ИЗВЛЕЧЁННЫЙ ТЕКСТ >>
------

Церковь, возвышающая голос — страница 13 из 24

— В этом году сквозной темой стало столкновение, спровоцированное обострившейся международной обстановкой, которое многие определяют как столкновение исламской и христианской цивилизаций. Как вы оцениваете проблему беженцев-мусульман, с которой никак не могут справиться европейские страны?

— Сегодня происходит встреча европейцев с людьми, находящимися, по их мнению, на более низкой ступени цивилизационного развития. И, к сожалению, для европейцев есть один из немногих исторических законов, как правило, железно исполняющихся: в подобном столкновении всегда побеждают те, кто находится на ступень ниже. Так было со времен варваров, захвативших Рим.

И то, что в таком случае никакие общечеловеческие, то есть европейские, ценности не работают, ни для какого серьезного историка не является неожиданностью.

Есть ли какой-то антидот, противоядие? Мне кажется, да. Но здесь нужно осознать, наконец, роль религии в истории. Когда Сэмюэл Хантингтон написал «Столкновение цивилизаций», его статью и книгу с тем же названием много обсуждали, а потом как-то подзабыли. Но в той полемике была высказана одна мысль, с которой я совершенно согласен, что разломы в обозримом будущем будут проходить не по линии между разными религиями, а по линии между миром агрессивно секулярного и миром религиозного. Если же этот мир религиозного — это мир религиозного фанатизма, то разломы эти могут быть весьма трагическими.

И я бы ни в коем случае не рассматривал конфликты, которые сегодня существуют, как конфликты исламского и христианского мира, по крайней мере, по двум причинам. Прежде всего потому, что мир, который мы называем христианским, себя уже несколько десятилетий таковым стыдливо не признает. То есть никто, конечно, не отрицает, что культура Европы — христианская, но современные люди, их энергетика, если можно так выразиться, лишены христианского наполнения.

— Но достаточно ли сегодня оснований утверждать, что Европа уже окончательно отказалась от своих христианских корней?

— Вопрос сложный. Если бы это было совсем не так, то не было бы проблемы включить в Европейскую конституцию, которая, кстати говоря, так и не была принята, упоминание об этих христианских корнях. И не было бы всех этих судебных исков — вешать в школах распятие, не вешать. Все эти игры в логике секулярного правового сознания в конце концов приведут к тому, что завтра кто-нибудь придет и скажет: крест на храме оскорбляет мое атеистическое или еще какое-нибудь чувство, давайте его уберем.

Потому и храмы пустеют: в лучшем случае в них устраивают концерты, в худшем — пивнушки. Так что речь сегодня идет о столкновении не исламского мира с христианским, а народов, обладающих религиозным потенциалом, с теми, у кого он сдулся. Вот вам роль религии в истории — нельзя победить религиозно мотивированного человека, если ты сам не мотивирован. Конечно, Европа тоже разная. И живое христианство, безусловно, в жизни многих европейцев присутствует. Но нельзя не видеть того, о чем я выше сказал.

------

ПРЕДСТАВЛЕННЫЕ МАТЕРИАЛЫ >>
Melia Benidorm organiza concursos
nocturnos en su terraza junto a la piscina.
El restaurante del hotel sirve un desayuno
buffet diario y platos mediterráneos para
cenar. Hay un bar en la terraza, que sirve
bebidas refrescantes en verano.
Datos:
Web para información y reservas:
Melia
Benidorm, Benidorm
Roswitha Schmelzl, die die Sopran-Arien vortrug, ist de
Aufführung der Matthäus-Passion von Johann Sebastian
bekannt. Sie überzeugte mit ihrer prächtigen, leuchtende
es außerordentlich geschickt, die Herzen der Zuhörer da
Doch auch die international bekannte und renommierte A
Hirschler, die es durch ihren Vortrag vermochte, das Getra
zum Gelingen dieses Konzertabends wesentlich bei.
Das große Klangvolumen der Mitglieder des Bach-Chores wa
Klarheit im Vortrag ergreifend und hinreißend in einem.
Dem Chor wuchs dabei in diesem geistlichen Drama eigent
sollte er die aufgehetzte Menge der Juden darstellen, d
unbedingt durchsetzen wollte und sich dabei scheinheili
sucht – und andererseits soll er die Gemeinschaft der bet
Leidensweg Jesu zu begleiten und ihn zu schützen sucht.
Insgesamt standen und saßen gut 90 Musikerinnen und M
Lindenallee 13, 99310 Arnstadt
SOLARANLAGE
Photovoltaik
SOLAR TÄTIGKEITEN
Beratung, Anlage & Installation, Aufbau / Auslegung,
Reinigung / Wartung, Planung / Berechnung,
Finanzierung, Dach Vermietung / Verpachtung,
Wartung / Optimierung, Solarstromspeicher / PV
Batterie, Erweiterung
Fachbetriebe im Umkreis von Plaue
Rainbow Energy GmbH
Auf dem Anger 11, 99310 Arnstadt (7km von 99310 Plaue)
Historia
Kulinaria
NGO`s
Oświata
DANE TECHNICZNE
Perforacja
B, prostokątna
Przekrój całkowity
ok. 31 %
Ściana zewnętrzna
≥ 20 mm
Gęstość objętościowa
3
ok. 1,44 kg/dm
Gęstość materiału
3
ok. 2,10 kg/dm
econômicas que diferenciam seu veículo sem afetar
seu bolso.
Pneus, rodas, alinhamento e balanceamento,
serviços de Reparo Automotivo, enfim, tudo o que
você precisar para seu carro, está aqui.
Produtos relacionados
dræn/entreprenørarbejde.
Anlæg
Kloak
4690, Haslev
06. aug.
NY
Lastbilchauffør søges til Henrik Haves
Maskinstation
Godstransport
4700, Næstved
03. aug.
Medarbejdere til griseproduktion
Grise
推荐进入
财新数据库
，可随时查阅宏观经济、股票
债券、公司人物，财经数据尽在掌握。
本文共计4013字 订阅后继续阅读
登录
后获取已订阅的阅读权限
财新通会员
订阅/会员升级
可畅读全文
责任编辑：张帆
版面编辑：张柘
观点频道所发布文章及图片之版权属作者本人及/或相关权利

------

ПРИМЕНЕНИЕ ПРОЧИТАННОГО >>
A. Переведите на английский язык предложение из интервью: «Вот вам роль религии в истории — нельзя победить религиозно мотивированного человека, если ты сам не мотивирован.»
B. Перепечатайте из интервью фрагмент, начиная со слов «Есть ли какой-то» и далее до слов «быть весьма трагическими.».

СПИСОК ОТВЕТОВ >>
A. There you have the role of religion in history: you cannot defeat a religiously motivated person if you yourself are not motivated.

B.
Есть ли какой-то антидот, противоядие? Мне кажется, да. Но здесь нужно осознать, наконец, роль религии в истории. Когда Сэмюэл Хантингтон написал «Столкновение цивилизаций», его статью и книгу с тем же названием много обсуждали, а потом как-то подзабыли. Но в той полемике была высказана одна мысль, с которой я совершенно согласен, что разломы в обозримом будущем будут проходить не по линии между разными религиями, а по линии между миром агрессивно секулярного и миром религиозного. Если же этот мир религиозного — это мир религиозного фанатизма, то разломы эти могут быть весьма трагическими.